╭─ RECORD EXTRACTS

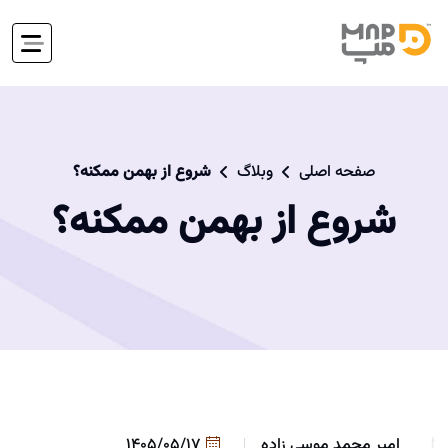
صفحه اصلی
وبلاگ
شروع از بهمن ممکنه؟
شروع از بهمن ممکنه؟
امیر محمد موسی زاده
1405/05/17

╰─

* ABOUT THIS TASK
Please switch every "بهمن" in the text of these items to "اسفند" and give the text again with nothing else changed, leaving out the pictures.

* WRITTEN ANSWER
صفحه اصلی
وبلاگ
شروع از اسفند ممکنه؟
شروع از اسفند ممکنه؟
امیر محمد موسی زاده
1405/05/17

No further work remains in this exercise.